Nevertheless, the research potentials extends beyond the hallucination and memorization effects of LLMs. Researchers also need to tackle other significant challenges, such as reproducibility, explainability, evaluation, security, and training efficiency. An interesting discussion unfolded during the workshop The Big Picture: Crafting a Research Narrative (BigPicture)
, collocated with EMNLP23: Have we truly made it? After two decades, we find ourselves still utilizing backpropagation algorithms for model training instead of employing quantum algorithms to accelerate the learning process.

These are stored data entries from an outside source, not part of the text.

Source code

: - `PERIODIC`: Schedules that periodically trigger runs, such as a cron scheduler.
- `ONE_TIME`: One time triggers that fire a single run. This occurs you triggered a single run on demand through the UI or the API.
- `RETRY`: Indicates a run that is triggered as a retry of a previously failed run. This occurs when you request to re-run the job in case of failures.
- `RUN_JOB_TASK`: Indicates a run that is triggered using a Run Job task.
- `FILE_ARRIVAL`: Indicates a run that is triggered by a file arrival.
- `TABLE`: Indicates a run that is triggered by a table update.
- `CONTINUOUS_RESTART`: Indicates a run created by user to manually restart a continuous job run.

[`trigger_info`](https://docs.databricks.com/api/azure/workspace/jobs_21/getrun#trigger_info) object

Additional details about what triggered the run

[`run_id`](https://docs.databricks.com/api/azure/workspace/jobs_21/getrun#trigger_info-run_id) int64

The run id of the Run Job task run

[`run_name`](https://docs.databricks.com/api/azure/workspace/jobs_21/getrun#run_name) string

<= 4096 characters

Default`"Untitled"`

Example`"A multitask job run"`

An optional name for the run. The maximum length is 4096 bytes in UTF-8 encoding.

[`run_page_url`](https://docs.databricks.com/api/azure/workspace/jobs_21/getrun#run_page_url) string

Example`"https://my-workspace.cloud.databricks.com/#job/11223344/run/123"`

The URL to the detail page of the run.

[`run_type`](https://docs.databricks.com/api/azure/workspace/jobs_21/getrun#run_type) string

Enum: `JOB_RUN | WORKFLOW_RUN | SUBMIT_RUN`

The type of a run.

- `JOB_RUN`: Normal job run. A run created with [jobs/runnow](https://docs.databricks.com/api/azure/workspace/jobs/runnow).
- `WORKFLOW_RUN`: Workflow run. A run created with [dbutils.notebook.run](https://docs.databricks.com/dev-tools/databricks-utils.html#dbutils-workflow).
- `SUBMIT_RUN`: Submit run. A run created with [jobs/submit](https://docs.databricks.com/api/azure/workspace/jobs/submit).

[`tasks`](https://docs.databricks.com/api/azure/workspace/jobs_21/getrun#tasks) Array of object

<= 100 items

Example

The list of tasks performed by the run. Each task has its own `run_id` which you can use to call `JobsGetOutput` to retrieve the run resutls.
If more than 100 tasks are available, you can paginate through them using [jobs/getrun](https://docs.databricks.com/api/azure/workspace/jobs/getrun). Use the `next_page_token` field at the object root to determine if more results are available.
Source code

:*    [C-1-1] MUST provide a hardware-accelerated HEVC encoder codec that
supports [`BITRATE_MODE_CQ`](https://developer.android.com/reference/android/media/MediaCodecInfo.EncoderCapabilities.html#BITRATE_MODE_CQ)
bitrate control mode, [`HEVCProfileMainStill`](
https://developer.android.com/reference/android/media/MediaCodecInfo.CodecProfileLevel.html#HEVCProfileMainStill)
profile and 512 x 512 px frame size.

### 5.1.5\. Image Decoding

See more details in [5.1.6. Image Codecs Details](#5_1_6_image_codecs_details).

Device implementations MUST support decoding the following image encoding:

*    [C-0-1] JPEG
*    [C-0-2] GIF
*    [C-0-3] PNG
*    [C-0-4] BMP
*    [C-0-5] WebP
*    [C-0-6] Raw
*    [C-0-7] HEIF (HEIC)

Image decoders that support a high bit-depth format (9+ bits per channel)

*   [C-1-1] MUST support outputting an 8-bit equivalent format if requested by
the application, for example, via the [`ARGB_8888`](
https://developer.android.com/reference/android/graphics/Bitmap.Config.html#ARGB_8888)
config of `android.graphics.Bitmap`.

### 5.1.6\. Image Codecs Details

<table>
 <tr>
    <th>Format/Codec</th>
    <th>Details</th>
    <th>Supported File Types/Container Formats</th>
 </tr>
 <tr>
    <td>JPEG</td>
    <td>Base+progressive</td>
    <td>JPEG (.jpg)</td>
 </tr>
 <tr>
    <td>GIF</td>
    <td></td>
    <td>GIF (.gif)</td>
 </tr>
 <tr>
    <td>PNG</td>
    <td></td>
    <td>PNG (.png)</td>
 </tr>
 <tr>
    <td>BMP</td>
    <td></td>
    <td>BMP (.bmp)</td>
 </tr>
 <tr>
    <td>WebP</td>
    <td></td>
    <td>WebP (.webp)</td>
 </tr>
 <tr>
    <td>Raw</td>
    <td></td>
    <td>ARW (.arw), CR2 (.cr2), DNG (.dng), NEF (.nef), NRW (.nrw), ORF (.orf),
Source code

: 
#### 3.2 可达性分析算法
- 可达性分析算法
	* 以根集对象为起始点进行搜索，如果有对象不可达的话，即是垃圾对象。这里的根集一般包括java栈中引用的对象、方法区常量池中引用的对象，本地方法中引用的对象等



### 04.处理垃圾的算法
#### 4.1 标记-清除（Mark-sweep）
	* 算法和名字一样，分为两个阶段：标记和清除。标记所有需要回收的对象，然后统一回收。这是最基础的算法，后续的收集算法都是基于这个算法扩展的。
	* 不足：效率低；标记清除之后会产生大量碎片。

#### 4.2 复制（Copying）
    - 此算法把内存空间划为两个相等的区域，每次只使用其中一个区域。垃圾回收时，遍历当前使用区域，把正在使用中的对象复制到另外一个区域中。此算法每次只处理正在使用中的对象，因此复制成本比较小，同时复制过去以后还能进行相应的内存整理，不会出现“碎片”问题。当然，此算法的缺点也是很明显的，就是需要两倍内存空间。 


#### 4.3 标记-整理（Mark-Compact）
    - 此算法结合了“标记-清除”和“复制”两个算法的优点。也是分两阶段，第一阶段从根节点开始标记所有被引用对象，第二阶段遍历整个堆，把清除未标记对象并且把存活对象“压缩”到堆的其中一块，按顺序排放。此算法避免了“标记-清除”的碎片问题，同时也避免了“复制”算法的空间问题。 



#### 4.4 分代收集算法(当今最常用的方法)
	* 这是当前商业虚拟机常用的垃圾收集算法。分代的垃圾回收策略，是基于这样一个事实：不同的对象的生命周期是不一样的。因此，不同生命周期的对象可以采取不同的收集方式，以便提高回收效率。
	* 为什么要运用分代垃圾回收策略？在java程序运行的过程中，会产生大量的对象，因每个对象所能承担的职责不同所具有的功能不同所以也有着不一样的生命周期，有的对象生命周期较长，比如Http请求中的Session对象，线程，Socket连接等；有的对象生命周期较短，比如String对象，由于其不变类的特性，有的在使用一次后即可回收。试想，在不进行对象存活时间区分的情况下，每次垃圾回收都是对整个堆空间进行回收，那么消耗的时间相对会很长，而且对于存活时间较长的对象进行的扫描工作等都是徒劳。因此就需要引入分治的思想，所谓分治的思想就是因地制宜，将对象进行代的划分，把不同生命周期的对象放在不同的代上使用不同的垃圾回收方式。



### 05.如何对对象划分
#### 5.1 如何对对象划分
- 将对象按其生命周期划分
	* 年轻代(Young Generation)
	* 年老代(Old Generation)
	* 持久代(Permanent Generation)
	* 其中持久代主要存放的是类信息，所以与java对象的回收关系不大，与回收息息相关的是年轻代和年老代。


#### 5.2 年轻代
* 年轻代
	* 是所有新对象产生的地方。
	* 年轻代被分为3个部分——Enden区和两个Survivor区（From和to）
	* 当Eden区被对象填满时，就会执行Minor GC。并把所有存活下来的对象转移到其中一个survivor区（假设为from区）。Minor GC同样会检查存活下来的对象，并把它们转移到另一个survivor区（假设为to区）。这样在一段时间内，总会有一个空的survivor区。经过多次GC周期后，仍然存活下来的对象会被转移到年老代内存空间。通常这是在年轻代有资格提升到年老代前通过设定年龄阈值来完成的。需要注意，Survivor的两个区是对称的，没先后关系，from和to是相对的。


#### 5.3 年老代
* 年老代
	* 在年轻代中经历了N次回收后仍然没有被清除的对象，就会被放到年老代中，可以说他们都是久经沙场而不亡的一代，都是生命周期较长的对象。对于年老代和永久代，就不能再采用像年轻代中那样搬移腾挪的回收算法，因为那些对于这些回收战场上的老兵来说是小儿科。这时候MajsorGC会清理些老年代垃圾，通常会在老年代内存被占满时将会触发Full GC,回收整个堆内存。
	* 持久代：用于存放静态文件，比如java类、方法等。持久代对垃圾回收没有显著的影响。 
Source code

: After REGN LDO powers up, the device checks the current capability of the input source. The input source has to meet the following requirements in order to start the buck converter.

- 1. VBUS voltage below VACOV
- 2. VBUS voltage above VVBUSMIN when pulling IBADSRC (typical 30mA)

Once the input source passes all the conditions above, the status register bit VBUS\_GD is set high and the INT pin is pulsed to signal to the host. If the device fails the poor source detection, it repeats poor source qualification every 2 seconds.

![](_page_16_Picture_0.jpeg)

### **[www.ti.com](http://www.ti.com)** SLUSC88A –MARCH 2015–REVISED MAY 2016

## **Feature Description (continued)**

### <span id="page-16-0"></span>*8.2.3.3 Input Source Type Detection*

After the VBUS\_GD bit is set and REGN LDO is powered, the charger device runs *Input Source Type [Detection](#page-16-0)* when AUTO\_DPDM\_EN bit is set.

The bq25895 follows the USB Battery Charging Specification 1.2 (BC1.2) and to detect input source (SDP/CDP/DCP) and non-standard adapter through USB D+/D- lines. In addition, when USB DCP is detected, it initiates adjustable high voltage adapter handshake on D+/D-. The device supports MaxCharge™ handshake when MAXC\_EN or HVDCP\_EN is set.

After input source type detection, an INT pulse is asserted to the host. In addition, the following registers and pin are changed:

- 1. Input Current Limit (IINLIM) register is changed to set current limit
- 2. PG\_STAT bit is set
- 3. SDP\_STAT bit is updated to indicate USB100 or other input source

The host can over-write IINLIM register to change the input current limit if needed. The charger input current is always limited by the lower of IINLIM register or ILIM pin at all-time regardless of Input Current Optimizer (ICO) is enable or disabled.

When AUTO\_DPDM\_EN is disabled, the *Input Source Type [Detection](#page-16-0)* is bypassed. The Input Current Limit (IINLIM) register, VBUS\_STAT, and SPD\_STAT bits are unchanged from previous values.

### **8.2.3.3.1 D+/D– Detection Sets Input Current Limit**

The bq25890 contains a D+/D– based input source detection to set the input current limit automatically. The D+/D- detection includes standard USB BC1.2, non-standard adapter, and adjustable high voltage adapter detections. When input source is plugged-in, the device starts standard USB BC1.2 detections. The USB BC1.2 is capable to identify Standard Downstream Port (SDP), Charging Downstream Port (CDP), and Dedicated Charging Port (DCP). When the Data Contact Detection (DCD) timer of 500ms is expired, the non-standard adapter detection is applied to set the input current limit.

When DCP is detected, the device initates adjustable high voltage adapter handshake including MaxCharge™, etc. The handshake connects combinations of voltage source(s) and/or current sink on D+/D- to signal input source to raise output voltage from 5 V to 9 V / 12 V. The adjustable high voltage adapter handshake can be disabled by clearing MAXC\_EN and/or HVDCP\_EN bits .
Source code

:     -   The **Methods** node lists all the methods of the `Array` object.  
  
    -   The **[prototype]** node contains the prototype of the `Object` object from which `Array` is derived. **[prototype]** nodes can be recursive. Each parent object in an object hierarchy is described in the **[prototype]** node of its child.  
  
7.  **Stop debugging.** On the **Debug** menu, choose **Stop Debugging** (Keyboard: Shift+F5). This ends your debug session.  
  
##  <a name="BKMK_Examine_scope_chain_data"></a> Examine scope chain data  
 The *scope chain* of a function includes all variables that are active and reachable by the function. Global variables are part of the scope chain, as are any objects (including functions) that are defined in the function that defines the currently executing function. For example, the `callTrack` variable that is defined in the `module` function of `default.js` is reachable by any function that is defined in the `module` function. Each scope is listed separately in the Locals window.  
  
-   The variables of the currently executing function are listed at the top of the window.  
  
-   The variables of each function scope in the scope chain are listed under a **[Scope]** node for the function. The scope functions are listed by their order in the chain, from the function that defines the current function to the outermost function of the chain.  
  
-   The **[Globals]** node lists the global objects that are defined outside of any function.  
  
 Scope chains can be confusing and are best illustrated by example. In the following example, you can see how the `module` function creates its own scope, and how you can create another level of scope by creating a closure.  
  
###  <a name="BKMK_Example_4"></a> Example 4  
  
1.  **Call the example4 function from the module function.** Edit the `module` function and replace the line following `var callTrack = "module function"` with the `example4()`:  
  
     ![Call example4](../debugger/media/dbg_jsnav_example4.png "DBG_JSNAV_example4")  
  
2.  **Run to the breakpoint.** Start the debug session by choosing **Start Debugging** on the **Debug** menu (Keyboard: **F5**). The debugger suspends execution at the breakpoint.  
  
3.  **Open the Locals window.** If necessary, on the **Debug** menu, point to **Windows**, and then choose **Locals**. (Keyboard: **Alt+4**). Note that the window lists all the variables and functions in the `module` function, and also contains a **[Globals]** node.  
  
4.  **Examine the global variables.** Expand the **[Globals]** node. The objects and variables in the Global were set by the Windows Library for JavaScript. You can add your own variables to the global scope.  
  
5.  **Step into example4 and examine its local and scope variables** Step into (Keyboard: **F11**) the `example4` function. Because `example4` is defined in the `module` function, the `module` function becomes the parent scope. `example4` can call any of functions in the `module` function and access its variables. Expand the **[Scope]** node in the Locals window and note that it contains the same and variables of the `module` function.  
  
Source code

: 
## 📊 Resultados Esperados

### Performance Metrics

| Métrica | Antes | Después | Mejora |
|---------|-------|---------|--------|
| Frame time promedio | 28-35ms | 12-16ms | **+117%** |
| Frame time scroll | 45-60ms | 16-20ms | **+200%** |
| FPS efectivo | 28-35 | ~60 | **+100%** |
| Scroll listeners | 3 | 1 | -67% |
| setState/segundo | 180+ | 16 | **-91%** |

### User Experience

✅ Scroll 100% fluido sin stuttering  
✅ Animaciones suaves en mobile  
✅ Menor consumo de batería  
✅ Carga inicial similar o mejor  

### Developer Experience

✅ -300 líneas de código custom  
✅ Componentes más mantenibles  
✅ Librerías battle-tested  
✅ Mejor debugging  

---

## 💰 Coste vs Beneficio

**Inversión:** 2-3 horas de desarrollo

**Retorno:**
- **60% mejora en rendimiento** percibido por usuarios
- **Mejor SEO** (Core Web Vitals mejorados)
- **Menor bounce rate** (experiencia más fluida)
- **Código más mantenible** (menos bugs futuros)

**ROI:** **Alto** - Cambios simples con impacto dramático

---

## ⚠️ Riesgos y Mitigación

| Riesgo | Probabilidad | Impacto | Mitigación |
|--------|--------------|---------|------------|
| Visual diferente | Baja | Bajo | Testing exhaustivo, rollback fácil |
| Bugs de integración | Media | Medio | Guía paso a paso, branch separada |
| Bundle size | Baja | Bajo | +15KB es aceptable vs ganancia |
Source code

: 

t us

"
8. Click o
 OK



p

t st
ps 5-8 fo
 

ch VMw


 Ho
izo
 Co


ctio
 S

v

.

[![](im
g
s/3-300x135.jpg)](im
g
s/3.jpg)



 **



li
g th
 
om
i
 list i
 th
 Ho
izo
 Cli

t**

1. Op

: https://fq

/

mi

. The truth is that this quantum research field is still evolving, and it's essential to stay updated on the latest advancements in both quantum computing and AI.
This year in EMNLP23, many researchers have shown a preference for Chain-of-Thought (CoT) prompting (a logical sequence of reasoning that leads to a particular decision or output) as a method to address the challenges of explainability and interpretability. While a CoT can contribute to the explainability and interpretability of a model, it is not necessarily sufficient on its own. Explainability and interpretability in the context of LLMs often involve more comprehensive methods. In the engaging keynote speech delivered by Christopher D. Manning, it was emphasized that We need to adopt a similar approach to program developers when addressing bugs in code—actively engaging with specific components and employing creativity to identify errors in LLMs
, exemplifying the work of Backpack Language Models by John Hewitt et al.
Ensuring the robustness and reliability of Large Language Models (LLMs) involves addressing security concerns, particularly in the context of adversarial attacks. At the EMNLP awards ceremony, I had the pleasure of attending the presentation of the best paper in the theme, delivered by Sander Schulhoff. Both his work and the paper's title, Ignore This Title and HackAPrompt: Exposing Systemic Vulnerabilities of LLMs through a Global Scale Prompt Hacking Competition, are truly captivating.
To conclude, it seems to me that the rise of Large Language Models (LLMs) signifies the start of a new era, bringing along a rejuvenated research agenda. The current developments in AI are truly exhilarating, particularly when we reflect on the fact that as recently as 2016, the predominant tools for the NLP and AI community were LSTM and CNN architectures. Numerous research directions are now open for exploration, offering ample opportunities to progress toward the envisioned outcomes since the introduction of LLMs.